WHAT IS EXPECTED: Examine each line of the data. Copy the line if it includes the word "under".

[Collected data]

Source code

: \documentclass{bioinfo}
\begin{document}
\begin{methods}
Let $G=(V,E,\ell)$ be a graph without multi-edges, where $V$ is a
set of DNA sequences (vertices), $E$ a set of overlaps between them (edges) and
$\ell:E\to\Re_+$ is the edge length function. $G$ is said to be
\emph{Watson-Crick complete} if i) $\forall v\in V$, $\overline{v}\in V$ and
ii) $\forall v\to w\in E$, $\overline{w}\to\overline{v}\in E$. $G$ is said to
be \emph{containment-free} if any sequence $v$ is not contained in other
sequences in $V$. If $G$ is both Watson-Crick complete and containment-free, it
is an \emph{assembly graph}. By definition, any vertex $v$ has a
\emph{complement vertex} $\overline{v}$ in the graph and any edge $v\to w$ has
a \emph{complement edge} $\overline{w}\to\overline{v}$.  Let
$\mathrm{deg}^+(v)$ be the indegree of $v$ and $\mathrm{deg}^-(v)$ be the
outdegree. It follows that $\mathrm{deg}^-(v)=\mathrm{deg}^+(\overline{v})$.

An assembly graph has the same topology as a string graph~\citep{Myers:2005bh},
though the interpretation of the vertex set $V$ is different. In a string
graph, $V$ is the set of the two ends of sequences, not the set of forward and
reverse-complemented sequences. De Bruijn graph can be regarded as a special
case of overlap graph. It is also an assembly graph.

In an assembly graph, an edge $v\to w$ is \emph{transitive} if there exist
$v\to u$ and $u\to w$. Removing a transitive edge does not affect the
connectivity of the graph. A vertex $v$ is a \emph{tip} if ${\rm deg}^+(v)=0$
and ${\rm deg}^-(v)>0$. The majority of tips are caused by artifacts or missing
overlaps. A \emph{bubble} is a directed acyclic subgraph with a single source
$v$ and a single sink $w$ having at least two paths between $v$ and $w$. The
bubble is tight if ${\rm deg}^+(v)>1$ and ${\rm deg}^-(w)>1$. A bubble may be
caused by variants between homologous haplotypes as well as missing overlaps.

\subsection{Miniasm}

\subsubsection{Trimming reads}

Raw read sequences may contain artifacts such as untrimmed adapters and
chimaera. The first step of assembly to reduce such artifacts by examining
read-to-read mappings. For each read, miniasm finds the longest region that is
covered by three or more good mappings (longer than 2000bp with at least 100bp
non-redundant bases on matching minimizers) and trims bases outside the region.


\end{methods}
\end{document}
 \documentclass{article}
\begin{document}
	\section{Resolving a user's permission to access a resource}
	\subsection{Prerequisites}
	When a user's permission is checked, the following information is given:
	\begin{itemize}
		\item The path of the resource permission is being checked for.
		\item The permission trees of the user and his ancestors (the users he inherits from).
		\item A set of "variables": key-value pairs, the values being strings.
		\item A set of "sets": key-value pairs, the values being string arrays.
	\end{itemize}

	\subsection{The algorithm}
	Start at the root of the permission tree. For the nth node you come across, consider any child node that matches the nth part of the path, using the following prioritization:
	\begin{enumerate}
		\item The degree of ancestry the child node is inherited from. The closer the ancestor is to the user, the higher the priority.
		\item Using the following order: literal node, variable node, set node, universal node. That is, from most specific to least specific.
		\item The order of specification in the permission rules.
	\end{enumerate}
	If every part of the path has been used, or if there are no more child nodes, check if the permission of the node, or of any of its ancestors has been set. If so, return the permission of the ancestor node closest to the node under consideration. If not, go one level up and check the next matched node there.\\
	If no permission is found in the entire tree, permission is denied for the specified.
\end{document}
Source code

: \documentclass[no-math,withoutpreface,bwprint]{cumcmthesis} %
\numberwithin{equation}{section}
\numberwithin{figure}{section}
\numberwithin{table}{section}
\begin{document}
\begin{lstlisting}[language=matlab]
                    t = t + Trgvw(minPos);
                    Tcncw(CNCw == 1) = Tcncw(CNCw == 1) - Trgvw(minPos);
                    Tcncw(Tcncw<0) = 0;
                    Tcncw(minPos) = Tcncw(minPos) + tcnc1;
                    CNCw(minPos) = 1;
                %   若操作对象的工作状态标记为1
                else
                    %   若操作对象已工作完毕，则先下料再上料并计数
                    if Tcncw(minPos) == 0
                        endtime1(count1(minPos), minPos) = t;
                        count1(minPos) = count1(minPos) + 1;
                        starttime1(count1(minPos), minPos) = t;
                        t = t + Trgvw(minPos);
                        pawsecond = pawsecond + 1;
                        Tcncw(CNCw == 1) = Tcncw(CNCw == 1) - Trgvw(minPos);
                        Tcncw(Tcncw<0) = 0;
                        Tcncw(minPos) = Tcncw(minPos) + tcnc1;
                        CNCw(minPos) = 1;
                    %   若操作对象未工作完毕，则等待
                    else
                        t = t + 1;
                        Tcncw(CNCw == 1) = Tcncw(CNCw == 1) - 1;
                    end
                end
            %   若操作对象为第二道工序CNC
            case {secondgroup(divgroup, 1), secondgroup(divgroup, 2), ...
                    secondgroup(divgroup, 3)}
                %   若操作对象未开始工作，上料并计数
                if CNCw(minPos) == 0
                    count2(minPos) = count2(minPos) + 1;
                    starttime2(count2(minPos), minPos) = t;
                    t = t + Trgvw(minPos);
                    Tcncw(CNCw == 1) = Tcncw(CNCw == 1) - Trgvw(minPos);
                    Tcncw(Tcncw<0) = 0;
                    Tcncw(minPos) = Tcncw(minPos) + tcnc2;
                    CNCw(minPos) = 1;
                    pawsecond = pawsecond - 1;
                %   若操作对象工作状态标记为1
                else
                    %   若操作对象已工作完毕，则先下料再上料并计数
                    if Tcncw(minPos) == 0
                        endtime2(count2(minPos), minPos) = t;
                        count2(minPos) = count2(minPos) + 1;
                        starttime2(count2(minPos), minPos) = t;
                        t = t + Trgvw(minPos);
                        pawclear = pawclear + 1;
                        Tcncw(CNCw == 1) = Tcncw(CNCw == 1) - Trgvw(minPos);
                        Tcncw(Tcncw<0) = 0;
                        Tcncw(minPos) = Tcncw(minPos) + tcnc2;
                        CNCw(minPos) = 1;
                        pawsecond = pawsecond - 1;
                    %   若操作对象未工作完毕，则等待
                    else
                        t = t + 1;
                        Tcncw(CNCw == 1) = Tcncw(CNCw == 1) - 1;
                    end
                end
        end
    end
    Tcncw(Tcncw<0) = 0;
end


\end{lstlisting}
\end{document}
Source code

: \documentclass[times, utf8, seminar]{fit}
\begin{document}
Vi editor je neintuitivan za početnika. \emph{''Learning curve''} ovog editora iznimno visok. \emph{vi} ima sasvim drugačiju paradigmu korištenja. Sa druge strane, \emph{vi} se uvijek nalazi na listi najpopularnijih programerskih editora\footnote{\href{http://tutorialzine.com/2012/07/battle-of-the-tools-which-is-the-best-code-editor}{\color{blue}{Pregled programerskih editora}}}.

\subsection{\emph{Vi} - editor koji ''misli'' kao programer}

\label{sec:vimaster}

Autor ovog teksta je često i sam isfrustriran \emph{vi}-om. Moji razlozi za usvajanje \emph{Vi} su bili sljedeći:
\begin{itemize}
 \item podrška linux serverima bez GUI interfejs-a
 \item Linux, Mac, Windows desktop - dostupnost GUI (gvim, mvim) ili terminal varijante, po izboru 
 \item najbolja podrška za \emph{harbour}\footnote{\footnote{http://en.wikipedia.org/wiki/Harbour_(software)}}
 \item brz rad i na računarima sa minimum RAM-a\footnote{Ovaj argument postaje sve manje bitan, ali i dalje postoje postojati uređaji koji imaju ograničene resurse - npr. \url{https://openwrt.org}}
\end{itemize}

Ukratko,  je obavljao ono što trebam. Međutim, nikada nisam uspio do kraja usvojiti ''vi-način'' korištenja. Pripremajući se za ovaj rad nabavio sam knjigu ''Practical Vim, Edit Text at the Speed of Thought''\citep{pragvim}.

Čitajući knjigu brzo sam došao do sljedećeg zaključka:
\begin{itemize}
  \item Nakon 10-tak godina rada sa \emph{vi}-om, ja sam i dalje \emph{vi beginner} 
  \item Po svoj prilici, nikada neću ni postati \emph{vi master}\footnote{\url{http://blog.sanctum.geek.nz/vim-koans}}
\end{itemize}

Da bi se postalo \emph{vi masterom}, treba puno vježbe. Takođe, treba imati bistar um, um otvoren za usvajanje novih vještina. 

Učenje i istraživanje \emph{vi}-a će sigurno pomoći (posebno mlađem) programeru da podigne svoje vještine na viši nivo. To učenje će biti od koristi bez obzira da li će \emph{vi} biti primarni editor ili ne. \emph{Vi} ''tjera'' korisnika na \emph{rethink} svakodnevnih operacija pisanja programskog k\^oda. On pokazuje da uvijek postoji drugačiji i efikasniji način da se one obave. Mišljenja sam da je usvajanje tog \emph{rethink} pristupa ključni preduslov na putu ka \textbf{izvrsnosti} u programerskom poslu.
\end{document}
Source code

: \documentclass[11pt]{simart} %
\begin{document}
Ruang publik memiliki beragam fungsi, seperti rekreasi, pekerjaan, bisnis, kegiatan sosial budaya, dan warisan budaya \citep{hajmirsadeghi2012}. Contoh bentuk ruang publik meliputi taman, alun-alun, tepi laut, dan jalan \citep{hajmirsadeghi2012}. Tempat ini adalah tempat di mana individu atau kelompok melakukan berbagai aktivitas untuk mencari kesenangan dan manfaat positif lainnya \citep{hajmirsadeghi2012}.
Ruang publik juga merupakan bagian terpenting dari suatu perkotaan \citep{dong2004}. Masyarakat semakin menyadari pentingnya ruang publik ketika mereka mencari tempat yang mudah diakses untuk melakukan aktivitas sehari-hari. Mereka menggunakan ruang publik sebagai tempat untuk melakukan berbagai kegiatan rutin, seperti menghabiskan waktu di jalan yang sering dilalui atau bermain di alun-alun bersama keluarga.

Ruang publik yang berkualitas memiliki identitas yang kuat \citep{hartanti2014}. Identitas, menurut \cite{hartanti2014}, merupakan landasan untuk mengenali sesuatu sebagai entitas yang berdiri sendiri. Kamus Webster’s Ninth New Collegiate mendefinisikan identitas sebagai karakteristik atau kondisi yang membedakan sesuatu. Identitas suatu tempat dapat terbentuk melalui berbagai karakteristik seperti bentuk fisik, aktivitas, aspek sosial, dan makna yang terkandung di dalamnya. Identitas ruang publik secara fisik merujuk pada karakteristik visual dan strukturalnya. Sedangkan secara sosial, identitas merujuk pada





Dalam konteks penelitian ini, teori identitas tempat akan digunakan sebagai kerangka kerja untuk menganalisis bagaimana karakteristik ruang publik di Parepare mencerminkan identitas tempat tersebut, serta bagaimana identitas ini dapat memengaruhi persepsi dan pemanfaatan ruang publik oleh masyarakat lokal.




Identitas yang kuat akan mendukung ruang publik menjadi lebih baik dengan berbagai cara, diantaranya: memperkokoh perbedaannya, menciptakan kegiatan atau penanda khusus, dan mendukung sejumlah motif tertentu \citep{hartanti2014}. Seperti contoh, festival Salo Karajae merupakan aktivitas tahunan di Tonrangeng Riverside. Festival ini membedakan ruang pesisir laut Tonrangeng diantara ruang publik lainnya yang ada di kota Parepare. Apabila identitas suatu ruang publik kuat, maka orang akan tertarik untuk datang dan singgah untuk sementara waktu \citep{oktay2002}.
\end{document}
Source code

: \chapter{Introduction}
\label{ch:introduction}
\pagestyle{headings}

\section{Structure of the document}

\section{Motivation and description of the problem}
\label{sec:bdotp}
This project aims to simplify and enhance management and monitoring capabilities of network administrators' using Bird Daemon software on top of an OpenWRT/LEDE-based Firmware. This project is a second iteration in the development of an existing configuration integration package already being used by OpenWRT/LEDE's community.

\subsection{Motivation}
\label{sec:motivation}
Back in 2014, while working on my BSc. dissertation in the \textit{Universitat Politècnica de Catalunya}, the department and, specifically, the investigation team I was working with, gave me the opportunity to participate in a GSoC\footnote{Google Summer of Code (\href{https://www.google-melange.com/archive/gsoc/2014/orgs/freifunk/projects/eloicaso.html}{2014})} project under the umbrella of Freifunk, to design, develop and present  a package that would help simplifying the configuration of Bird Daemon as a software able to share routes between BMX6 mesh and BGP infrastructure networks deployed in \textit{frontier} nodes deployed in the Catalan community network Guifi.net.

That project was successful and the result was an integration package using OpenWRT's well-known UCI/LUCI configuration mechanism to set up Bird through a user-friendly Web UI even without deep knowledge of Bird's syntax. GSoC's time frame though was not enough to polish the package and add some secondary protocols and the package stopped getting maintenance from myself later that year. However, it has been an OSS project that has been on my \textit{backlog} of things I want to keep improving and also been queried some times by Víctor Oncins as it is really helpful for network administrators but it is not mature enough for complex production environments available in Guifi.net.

FINAL ANSWER:
	If every part of the path has been used, or if there are no more child nodes, check if the permission of the node, or of any of its ancestors has been set. If so, return the permission of the ancestor node closest to the node under consideration. If not, go one level up and check the next matched node there.\\
Back in 2014, while working on my BSc. dissertation in the \textit{Universitat Politècnica de Catalunya}, the department and, specifically, the investigation team I was working with, gave me the opportunity to participate in a GSoC\footnote{Google Summer of Code (\href{https://www.google-melange.com/archive/gsoc/2014/orgs/freifunk/projects/eloicaso.html}{2014})} project under the umbrella of Freifunk, to design, develop and present  a package that would help simplifying the configuration of Bird Daemon as a software able to share routes between BMX6 mesh and BGP infrastructure networks deployed in \textit{frontier} nodes deployed in the Catalan community network Guifi.net.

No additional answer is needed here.